How many times do you think legal gun owners commit crimes (including murder) with guns?
You might believe that you have a sense of whats going on but you disregard data in favor of anecdote.
The most generous assumptions would give some weight to Kleck’s studies that place defensive gun use at around 2.5 million times per year. With defense of life accounting for 15-30% of those dgu’s. So under the most generous assumptions, guns save 300,000 to 700,000 lives every year while there are only about 12,000 gun murders every year right now.
now I’m not saying these are the actual numbers but you have this incorrect assumption that the numbers are so overwhelmingly in your favor that you don’t even have to take a look at them. Its kind of a foregone conclusion in your mind.
And a criminal never has to worry about an alarm shooting them in the dead either.
So how is an alarm cheaper and more effective than a gun and a dog? As far as I can tell, unless you pay a monthly subscription (and fee for a land line which can be cut or a cellular connection which costs more), an alarm is about as useful in detecting burglars as a dog and while the dog requires more maintenance, they provide all sorts of other benefits (and burdens).
The average response time from crime to police showing up at your door is very variable but is generally measured in minutes. Response times of 45 minutes used to be commonplace (at my family’s warehouse the response times were sometimes measured in hours), with modern techniques and best practices, 5-20 minutes seems to be more common.
Yog: Not just males, either. 
They market to the fearful, those who think they need an Equalizer because they fear they’re inadequate to facing life situations without one. Some people get their courage from a bottle instead.

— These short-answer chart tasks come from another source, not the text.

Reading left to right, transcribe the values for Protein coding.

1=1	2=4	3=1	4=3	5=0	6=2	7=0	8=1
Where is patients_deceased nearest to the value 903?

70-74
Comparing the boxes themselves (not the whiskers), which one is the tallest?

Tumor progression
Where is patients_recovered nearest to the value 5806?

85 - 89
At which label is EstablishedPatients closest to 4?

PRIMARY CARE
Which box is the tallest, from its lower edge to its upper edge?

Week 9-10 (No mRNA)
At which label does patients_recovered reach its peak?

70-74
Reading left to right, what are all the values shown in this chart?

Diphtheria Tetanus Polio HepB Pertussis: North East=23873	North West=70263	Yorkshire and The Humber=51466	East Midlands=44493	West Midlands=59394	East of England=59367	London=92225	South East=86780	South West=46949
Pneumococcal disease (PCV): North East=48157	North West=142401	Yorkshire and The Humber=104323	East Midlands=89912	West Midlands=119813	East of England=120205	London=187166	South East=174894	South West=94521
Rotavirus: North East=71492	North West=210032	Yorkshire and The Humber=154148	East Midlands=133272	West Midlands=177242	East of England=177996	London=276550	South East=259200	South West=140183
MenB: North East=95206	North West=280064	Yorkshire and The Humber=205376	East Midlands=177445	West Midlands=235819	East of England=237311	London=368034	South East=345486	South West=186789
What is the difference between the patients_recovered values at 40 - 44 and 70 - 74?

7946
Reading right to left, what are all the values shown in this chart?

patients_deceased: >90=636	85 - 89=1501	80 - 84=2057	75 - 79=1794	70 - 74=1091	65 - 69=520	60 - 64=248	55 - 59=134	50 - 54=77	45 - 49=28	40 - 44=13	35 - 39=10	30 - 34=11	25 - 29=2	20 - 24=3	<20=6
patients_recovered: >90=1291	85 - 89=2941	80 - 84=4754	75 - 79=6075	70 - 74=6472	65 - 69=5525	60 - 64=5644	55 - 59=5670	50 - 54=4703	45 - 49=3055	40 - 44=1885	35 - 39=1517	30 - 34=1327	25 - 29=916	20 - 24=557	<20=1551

What, like cops and soldiers?
Is that what you call it? “Data”?
We’ve never even *tried *a real one.
What do your neighbors think, though? They have a gun owner with symptoms of mental illness living near them. Are they safe from you? Or does that not matter?
Read.
If only we had more than what a crazy man “thinks” to go by on that …
A sane man, by comparison to you, has a very real and reasonable fear of getting killed.
Another of your insane lies. I acknowledge it every fucking time, Rain Man.
Asking them to reflect reality is “unreasonable”? A delusional person’s definition of that term is worth a laugh, but no more.
OK, you do have some connection with reality, even if it’s as tenuous as that one. ![]()
No, as already stated, I ask that every single fucking time. You have no response except to claim that DGU’s do exist, therefore shut up.
[quote
Do you seriously want me to cite back to news stories during that time period when your side was pushing for an Assault Weapons ban?
[/quote]
The topic was Manchin-Toomey. It did *not *include one. Your obsessive compulsion on that point is more evidence of your mental illness.
All of them? Really? ![]()
Yet that’s what honest researchers do.
Alarms don’t kill anybody unintentionally. Dogs can, but not nearly as much as firearms.
You’re a sick, sick person. Get help. And turn in your license. You’re a menace to society.
Marketing is different to the community of trained, (normally) responsible professionals.
We’re talking about “law-abiding citizens” here. Try to keep up.
Golly, and here I am all being a law-abiding citizen who got training as a responsible professional in the armed forces. However shall they market to me? I wanted to have a weapon ready then, and by coincidence I of course still want that now – and for the same reason both times, the one you just summed up as needing an equalizer because I feel I might be inadequate to facing life situations without one.
Please, relay the pitch I would’ve loved then and would presumably still love now.
Were you assigned to a procurement office in the Pentagon at contract time? Then you wouldn’t have been marketed to.
Why does that need to be explained to you?